- [EXTRAIT DE PAGE]
========
01/11/2025 reseauinternational.net  10min #295049

Notre classe dirigeante et ses maîtres

par Laurent Guyénot

Dans son livre de 1896 traduit en anglais sous le titre  The Ruling Class («La classe dirigeante»), le politologue italien Gaetano Mosca commence par établir la loi suivante :

«Dans toutes les sociétés, depuis les sociétés très peu développées qui ont à peine atteint les prémices de la civilisation jusqu'aux sociétés les plus avancées et les plus puissantes, deux classes de personnes apparaissent : une classe qui dirige et une classe qui est dirigée. La première classe, toujours moins nombreuse, exerce toutes les fonctions politiques, monopolise le pouvoir et jouit des avantages que ce pouvoir apporte, tandis que la seconde, plus nombreuse, est dirigée et contrôlée par la première...»

Une classe dirigeante peut être renversée, soit par une conquête étrangère, soit par un coup d'État, soit par une révolution, soit par des moyens plus subtils qui ne sont pas toujours immédiatement perceptibles par les gouvernés. Mais tout changement de régime conduit à la formation d'une nouvelle classe dirigeante.

Il s'ensuit que l'objet principal de la science politique devrait être, selon Mosca, l'étude des différents types de classes dirigeantes. «Nous devons rechercher patiemment les traits constants que possèdent les différentes classes dirigeantes et les traits variables auxquels sont liées les causes lointaines de leur intégration et de leur dissolution, que les contemporains ne remarquent presque jamais».
========
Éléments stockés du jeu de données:

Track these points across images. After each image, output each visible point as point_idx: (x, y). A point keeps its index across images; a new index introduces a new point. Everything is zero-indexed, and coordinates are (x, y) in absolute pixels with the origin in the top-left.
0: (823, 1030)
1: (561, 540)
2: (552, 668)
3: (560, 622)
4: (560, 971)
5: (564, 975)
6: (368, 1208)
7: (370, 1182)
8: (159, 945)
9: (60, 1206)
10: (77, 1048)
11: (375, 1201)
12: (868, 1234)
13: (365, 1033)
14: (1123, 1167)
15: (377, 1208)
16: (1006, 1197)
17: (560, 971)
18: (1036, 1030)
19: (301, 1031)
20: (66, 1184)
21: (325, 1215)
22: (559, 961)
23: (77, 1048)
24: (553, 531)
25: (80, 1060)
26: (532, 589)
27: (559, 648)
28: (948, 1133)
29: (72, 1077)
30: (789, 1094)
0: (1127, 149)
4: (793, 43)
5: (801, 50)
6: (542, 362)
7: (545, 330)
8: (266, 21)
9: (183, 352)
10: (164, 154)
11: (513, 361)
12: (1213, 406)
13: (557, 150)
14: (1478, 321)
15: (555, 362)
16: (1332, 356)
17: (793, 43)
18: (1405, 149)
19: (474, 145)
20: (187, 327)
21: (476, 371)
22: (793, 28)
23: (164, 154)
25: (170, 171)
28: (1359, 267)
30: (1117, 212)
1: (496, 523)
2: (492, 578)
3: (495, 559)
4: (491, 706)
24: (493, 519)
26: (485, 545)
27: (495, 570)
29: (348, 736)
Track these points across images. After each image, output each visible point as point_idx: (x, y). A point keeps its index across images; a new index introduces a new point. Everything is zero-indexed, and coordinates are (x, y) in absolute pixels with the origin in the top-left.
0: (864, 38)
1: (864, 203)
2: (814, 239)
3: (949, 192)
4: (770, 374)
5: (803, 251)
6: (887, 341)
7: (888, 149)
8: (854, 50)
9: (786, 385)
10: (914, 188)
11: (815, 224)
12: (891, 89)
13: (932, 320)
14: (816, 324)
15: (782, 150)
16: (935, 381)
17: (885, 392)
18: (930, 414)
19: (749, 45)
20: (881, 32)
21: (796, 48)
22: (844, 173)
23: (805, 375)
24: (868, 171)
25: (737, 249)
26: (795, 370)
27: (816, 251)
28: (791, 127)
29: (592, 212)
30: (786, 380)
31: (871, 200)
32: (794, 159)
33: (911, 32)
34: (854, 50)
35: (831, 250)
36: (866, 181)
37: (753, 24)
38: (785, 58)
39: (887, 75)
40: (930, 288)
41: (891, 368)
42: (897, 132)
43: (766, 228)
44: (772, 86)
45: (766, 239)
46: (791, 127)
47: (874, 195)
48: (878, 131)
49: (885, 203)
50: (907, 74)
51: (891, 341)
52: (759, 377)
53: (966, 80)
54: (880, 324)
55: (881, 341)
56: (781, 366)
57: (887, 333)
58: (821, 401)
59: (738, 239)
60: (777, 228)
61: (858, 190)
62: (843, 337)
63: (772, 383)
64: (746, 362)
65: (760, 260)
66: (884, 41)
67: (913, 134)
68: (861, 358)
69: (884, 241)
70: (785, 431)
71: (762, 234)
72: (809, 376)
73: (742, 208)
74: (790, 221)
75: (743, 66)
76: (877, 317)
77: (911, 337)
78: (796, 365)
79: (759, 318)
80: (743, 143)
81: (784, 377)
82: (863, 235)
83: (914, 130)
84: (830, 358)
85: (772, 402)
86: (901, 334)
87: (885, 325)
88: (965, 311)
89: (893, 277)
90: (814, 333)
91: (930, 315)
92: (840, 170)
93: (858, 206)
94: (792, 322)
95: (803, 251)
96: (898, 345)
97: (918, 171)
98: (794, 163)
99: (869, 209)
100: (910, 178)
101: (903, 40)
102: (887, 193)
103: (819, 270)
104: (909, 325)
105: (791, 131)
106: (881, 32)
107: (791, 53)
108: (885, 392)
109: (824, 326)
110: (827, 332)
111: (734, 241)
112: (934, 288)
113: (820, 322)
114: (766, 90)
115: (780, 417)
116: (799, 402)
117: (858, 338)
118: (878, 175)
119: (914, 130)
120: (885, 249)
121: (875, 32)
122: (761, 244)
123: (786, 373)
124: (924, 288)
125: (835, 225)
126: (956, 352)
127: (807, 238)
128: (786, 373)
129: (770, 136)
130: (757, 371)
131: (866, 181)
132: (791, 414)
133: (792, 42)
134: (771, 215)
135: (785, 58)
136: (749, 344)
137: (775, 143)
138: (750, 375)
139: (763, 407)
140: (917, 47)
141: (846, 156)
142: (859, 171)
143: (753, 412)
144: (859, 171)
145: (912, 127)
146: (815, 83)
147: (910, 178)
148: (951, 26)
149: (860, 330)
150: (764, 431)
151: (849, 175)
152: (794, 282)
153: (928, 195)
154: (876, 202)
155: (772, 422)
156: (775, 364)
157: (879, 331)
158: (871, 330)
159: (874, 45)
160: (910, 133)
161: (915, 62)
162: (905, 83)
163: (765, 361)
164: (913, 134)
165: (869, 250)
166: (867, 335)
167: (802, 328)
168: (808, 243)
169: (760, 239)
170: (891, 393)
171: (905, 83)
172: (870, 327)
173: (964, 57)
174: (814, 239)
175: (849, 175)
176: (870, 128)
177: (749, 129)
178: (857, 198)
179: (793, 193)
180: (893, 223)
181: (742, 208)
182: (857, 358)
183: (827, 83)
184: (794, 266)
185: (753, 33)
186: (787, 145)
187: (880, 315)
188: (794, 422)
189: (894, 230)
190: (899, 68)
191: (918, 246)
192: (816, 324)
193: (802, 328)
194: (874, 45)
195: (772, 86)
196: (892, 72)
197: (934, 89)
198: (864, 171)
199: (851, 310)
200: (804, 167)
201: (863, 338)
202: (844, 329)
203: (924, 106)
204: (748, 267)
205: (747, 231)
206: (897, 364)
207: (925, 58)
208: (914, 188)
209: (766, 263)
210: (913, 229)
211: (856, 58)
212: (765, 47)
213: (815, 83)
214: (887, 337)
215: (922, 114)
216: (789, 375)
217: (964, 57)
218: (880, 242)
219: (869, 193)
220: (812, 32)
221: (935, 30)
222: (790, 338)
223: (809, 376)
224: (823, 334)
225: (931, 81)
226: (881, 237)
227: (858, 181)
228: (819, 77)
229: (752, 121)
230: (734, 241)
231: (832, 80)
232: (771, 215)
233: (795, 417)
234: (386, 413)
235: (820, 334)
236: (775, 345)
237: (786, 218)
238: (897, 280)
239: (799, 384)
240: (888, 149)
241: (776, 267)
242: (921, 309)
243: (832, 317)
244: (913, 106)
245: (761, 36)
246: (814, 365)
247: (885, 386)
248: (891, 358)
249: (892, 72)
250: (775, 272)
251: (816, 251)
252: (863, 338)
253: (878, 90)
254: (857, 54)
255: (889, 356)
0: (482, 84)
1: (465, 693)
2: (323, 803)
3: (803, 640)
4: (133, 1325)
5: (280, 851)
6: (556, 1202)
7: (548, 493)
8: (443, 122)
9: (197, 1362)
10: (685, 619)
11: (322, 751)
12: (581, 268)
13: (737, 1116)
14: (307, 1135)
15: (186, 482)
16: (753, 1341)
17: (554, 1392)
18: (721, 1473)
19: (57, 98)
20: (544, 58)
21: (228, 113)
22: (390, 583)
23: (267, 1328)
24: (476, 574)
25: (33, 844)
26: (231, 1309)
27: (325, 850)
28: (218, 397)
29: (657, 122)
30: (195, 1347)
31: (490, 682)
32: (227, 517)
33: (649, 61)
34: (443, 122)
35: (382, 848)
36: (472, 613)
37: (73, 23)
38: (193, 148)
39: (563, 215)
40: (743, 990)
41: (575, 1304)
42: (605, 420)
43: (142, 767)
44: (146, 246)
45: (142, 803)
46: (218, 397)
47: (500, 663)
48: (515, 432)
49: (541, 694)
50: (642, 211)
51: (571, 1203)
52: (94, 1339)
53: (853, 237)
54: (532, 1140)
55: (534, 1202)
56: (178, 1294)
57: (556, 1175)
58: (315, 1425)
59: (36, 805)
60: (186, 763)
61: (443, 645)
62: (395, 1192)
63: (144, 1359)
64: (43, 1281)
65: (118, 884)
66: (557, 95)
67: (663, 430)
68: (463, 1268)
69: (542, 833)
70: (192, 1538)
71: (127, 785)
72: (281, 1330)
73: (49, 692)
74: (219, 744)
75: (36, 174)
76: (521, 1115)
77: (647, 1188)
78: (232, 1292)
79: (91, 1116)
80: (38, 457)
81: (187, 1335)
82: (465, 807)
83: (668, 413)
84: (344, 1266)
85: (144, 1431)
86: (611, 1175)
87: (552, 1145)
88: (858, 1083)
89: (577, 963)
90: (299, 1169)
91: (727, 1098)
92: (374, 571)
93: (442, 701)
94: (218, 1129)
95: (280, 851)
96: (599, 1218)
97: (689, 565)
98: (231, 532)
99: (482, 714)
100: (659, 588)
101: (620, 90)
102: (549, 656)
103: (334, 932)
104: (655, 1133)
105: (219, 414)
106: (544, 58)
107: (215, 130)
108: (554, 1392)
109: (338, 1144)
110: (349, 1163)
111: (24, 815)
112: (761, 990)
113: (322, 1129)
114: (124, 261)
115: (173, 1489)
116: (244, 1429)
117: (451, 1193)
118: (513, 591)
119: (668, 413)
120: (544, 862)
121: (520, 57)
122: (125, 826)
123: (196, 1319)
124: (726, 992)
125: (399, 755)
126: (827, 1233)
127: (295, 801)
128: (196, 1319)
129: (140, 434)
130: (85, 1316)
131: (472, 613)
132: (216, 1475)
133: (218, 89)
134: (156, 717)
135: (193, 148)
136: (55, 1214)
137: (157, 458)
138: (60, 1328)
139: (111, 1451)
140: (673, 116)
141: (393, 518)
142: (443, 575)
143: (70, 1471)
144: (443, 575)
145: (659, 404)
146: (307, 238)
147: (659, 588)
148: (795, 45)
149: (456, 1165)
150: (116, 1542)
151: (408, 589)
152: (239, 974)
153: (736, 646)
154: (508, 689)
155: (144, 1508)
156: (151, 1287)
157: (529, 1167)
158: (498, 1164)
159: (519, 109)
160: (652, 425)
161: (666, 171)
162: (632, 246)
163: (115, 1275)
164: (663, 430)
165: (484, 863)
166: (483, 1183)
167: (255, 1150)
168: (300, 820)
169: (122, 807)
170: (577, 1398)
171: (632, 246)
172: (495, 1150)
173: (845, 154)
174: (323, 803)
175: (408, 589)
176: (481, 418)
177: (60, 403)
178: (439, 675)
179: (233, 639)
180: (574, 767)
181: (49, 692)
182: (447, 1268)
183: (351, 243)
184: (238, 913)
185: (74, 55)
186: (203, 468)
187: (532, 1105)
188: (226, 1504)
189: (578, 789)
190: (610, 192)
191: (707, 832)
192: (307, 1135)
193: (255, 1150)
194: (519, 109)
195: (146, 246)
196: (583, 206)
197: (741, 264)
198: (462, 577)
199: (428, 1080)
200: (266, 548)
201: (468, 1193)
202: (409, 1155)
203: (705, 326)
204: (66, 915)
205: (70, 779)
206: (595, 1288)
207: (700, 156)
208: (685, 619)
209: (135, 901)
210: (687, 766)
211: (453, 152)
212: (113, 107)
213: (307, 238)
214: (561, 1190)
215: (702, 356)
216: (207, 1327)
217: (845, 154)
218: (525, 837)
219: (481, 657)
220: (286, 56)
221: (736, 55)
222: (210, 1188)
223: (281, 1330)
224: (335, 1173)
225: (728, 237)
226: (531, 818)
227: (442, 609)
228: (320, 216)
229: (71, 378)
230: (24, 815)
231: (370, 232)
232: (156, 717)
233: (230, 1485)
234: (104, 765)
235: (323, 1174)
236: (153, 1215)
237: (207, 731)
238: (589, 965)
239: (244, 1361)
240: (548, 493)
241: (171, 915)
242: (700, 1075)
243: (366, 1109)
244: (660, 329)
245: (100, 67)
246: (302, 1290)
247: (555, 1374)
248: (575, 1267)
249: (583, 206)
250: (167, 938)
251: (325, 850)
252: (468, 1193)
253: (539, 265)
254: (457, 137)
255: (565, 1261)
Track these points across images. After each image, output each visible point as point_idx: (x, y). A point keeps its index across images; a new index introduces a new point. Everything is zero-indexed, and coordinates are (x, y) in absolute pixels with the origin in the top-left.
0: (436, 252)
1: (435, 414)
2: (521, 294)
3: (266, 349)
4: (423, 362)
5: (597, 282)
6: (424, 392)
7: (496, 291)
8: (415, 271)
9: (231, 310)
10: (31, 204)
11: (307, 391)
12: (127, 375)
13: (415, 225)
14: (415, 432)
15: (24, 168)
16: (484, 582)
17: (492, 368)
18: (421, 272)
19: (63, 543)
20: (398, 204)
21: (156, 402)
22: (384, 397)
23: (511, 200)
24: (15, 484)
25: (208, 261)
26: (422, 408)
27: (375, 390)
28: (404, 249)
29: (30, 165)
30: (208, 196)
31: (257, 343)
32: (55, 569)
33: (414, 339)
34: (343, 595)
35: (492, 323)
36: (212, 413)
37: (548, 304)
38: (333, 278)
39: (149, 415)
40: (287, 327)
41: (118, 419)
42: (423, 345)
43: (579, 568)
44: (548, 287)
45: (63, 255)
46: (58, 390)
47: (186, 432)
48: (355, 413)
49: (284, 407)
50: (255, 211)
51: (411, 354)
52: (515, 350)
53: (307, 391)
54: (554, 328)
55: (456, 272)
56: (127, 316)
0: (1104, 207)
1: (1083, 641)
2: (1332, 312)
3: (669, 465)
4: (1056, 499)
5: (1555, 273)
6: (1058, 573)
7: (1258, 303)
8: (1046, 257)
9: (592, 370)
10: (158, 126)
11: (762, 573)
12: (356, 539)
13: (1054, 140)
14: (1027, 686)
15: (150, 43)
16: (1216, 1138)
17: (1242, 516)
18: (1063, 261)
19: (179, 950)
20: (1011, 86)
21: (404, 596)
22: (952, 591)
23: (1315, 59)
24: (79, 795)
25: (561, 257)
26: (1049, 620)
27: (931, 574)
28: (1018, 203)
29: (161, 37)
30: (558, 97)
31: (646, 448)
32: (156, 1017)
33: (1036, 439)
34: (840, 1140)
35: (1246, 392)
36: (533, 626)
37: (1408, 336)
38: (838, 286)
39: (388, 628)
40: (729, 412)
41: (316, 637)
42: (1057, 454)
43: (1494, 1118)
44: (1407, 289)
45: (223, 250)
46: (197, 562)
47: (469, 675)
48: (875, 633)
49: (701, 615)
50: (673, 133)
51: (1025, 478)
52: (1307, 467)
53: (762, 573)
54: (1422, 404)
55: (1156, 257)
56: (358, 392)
========
- [EXERCICE COURT]
D'après l'extrait sur la classe dirigeante, quel devrait être, selon Mosca, l'objet principal de la science politique ? Ce listing provient d'une autre source que l'extrait.

- [RÉPONSE ATTENDUE]
L'étude des différents types de classes dirigeantes.